O tempo corre, ele nos enreda. Quando percebemos já passou um dia, uma semana, um mês desde que pensamos em perguntar sobre aquele tio distante, sobre como era nossa avó quando mãe jovem ou como foi mesmo que nossos pais se conheceram. As urgências da vida nos tiram o foco dessas pequenas, e revigorantes, viagens no tempo dos antepassados.
O envolvimento no trabalho, nas coisas da nossa própria casa, nos problemas que nos afetam e nos cercam acabam por nos afastar de momentos de olhar para o passado e fazer as conexões com nossos pais em um simples ato de escuta. Por um momento, olhando para seus rostos entusiasmados com o relato, é como se fossemos crianças, descobrindo o mundo, ouvindo sobre coisas que não vivemos, mas têm relação com o que somos.
Não é preciso um ambiente ideal para pausar os acontecimentos ao redor de si e ouvir o que têm a contar os mais velhos. É preciso prioridade. Nas visitas a nossos familiares, nos perdemos em coisas do dia a dia sobre a compra de remédios, idas aos médicos, histórias de nossas próprias vidas, e da rotina deles, o que parece ocupar todo o nosso tempo. Quando o silêncio se faz presente é que lembramos de questionar sobre nossas curiosidades. Paramos de falar e apenas ouvimos.

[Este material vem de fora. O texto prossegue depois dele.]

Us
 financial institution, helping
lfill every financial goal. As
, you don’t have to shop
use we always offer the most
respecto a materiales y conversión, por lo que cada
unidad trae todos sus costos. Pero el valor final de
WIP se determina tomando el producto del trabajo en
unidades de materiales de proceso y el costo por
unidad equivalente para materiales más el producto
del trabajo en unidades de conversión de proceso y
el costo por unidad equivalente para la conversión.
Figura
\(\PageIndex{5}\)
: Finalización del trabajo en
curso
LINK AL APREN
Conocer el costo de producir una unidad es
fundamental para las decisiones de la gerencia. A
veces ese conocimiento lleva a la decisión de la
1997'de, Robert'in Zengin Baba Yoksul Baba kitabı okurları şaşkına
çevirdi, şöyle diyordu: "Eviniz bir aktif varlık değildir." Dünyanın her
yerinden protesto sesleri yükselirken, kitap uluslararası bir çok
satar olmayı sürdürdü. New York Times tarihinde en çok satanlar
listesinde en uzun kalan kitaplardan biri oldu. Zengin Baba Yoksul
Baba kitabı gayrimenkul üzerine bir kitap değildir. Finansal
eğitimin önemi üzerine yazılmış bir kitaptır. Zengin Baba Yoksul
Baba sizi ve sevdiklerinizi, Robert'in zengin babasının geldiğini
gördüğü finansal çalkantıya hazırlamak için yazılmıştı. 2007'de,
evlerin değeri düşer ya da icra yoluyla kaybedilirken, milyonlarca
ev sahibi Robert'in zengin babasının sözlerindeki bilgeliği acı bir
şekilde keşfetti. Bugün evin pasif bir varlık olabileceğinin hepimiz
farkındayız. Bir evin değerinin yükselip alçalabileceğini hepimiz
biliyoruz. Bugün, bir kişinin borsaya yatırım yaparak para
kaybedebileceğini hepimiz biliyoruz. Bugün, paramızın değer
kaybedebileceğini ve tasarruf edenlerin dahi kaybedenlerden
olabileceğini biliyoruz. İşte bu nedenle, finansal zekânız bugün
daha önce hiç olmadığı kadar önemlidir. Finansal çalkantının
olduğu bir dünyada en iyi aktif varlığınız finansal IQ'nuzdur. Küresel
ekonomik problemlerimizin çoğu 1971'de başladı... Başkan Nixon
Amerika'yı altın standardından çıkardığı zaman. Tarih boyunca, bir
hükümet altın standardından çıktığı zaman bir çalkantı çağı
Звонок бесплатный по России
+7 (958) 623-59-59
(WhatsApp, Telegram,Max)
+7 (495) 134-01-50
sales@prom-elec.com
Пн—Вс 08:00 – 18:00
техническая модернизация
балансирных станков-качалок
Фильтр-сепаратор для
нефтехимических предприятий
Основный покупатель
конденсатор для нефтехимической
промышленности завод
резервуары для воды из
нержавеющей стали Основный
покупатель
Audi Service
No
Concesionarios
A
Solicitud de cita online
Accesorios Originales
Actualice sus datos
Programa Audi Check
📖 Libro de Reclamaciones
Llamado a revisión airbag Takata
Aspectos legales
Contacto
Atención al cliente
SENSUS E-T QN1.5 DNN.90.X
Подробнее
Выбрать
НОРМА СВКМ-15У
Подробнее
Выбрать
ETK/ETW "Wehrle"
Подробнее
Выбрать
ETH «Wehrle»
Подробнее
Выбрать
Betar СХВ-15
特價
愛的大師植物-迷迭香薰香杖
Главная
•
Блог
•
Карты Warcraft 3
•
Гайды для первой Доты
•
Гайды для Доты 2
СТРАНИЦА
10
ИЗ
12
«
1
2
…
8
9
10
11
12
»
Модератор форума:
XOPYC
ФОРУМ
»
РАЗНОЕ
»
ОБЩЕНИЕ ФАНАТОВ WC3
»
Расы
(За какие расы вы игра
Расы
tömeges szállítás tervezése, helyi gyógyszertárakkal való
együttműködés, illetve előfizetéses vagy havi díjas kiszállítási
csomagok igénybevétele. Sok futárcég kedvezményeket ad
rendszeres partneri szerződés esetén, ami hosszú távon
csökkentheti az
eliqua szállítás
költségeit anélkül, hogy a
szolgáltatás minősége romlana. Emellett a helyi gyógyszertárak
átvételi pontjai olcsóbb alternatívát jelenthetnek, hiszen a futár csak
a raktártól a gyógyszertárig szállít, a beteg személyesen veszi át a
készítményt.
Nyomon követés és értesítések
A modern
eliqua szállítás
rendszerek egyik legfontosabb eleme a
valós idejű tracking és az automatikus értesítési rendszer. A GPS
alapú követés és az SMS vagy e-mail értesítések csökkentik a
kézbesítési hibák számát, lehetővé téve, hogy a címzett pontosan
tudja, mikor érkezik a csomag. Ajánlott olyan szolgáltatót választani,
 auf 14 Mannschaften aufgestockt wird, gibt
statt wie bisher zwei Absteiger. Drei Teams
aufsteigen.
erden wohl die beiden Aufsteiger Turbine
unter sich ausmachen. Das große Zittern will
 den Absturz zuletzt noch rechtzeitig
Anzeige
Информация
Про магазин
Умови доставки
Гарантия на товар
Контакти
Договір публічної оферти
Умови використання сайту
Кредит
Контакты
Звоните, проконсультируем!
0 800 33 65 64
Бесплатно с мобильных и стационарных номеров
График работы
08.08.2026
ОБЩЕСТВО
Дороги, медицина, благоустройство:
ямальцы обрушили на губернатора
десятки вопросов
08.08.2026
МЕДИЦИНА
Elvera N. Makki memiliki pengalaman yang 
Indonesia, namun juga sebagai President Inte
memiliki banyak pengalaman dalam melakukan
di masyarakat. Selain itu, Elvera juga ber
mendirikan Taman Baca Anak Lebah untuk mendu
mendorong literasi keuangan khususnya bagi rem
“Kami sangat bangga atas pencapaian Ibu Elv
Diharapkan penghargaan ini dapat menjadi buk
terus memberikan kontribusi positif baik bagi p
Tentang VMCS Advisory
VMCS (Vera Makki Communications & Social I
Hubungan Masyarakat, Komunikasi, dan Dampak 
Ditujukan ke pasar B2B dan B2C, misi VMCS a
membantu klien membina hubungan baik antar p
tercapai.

A memória, é verdade, também tem as suas armadilhas. Quando as histórias começam a fluir, o vai e vem de imagens mentais e diferentes narrativas surgem. Contradições aparecem e a incerteza da lembrança mostra-se natural, afinal já trilhamos um longo caminho desde os acontecimentos. Respeitar o tempo da lembrança, as diferentes lembranças, e dar margem aos “erros históricos” na fala do outro é ter a ideia de que não há uma verdade absoluta, mas verdades aproximadas e certezas possíveis. Toda história é uma versão, uma versão que nasce da conjunção do fato e do ponto de vista. Mudando o tempo e o espaço, muda o ponto de vista.
As armadilhas da memória são desmanchadas com outras fontes e com os documentos do arquivo familiar, que deve ser preservado. Assim, precisamos de mais tempo para ouvir outras pessoas, checar nomes, datas e lugares. Não se trata de realizar uma pesquisa científica, na qual a exatidão é a norma. Estamos aqui pensando em afetos, em sensibilidade e amor. As histórias de família são mais interessantes quando temos interlocutores que amamos. O tempo, como já disse, ele é implacável, e, como diz na música do Legião, “não temos tempo a perder”.